• **What this task involves**: Reading down the listing below, count the lines where the word "它们的this均是" shows up, then give only that count.

------ Dataset records ------

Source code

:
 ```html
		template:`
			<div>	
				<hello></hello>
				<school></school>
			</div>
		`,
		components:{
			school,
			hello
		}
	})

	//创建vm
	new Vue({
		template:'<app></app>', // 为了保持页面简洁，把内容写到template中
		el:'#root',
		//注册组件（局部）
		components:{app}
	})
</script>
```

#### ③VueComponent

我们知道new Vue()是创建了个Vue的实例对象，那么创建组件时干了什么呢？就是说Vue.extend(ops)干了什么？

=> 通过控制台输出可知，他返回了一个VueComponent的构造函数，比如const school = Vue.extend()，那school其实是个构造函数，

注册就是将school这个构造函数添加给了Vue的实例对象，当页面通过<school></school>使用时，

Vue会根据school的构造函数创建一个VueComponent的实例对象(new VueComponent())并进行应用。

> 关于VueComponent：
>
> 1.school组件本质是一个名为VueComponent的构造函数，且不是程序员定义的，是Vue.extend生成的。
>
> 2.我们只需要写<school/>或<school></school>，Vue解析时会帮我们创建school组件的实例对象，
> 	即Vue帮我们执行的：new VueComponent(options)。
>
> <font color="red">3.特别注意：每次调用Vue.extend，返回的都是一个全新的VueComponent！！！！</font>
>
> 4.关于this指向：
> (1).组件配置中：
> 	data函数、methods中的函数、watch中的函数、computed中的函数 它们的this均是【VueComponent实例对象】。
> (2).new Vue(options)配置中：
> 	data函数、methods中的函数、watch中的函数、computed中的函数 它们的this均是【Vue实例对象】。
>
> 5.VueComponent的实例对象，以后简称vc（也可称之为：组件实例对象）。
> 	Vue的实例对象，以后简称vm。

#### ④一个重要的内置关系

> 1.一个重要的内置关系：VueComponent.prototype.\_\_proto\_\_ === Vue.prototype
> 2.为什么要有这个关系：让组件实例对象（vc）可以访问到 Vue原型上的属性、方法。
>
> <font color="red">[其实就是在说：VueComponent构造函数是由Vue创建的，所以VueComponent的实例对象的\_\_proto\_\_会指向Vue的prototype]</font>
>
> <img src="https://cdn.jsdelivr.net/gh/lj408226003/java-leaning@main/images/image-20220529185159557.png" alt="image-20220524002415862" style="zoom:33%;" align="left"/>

------

• **Answer to this exercise**: 2